- [WHAT THE TASK REQUIRES]: Restate word for word the line with "We expect to" and all lines after it; please stop only at the end of the listing below.

- [INFORMATION SUPPLIED]:
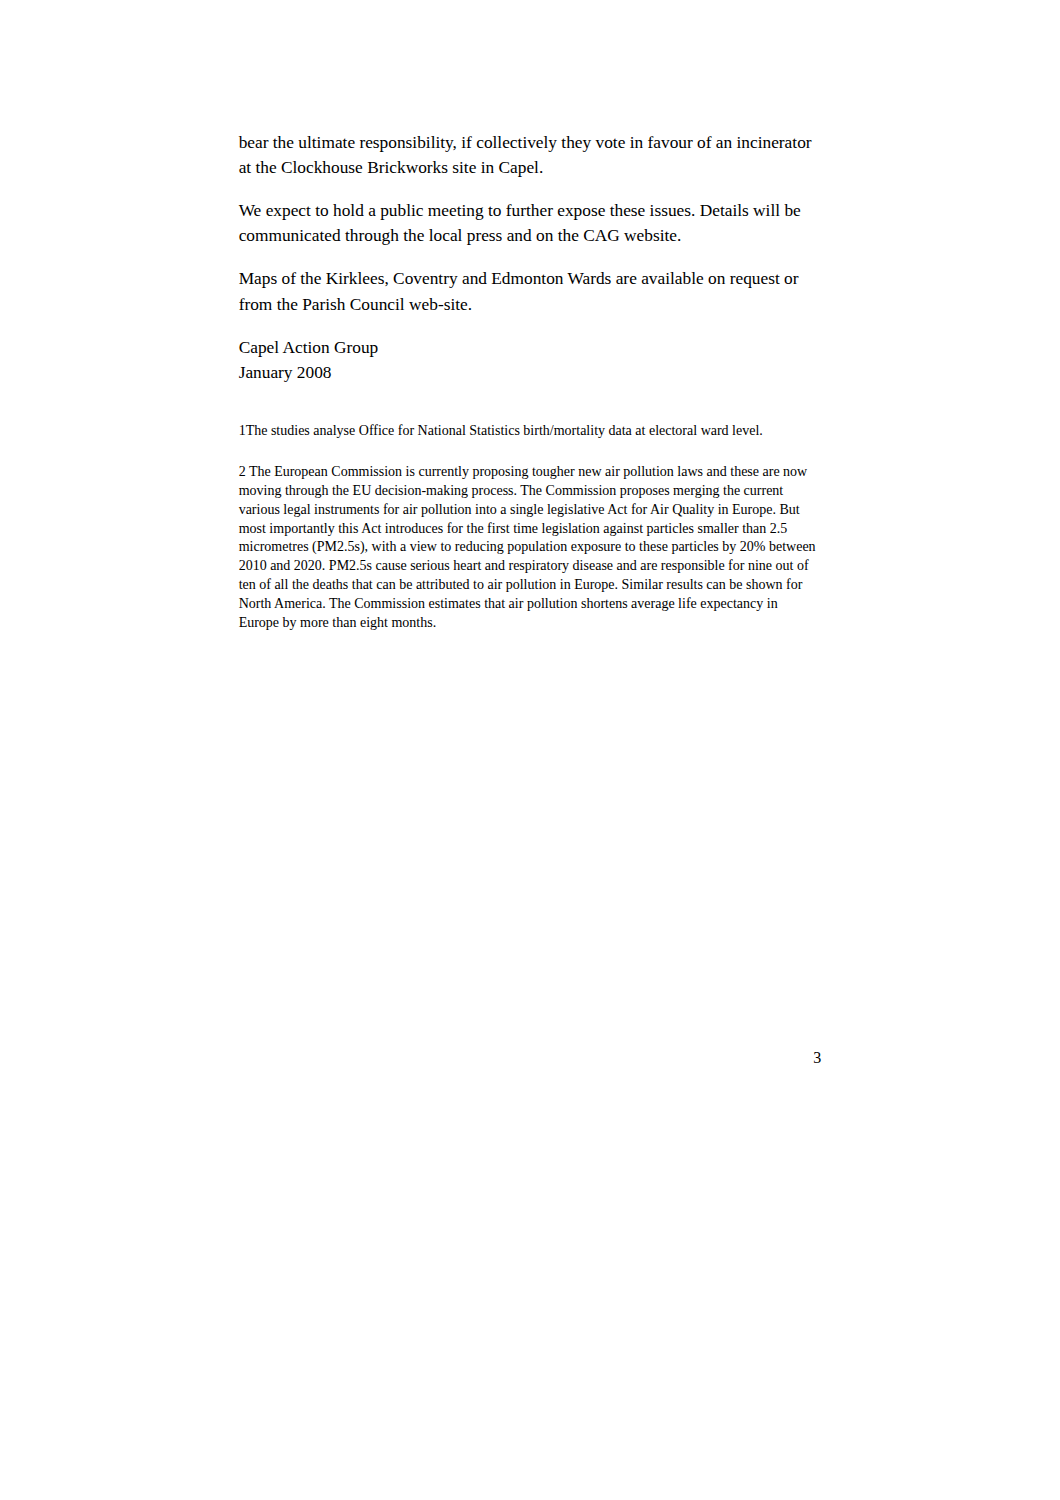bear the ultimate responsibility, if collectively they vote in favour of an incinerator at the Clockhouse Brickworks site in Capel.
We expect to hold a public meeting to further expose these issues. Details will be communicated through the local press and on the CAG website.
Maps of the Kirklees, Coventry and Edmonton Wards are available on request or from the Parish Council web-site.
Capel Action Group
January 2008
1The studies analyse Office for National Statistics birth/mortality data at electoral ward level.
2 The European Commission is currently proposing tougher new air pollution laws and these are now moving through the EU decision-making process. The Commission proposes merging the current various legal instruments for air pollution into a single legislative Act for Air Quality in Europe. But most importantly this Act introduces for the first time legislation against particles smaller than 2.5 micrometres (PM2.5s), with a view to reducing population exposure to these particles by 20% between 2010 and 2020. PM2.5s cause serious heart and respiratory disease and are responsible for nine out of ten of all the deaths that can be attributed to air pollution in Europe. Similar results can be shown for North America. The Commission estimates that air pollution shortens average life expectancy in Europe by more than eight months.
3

- [RESPONSE]:
We expect to hold a public meeting to further expose these issues. Details will be communicated through the local press and on the CAG website.
Maps of the Kirklees, Coventry and Edmonton Wards are available on request or from the Parish Council web-site.
Capel Action Group
January 2008
1The studies analyse Office for National Statistics birth/mortality data at electoral ward level.
2 The European Commission is currently proposing tougher new air pollution laws and these are now moving through the EU decision-making process. The Commission proposes merging the current various legal instruments for air pollution into a single legislative Act for Air Quality in Europe. But most importantly this Act introduces for the first time legislation against particles smaller than 2.5 micrometres (PM2.5s), with a view to reducing population exposure to these particles by 20% between 2010 and 2020. PM2.5s cause serious heart and respiratory disease and are responsible for nine out of ten of all the deaths that can be attributed to air pollution in Europe. Similar results can be shown for North America. The Commission estimates that air pollution shortens average life expectancy in Europe by more than eight months.
3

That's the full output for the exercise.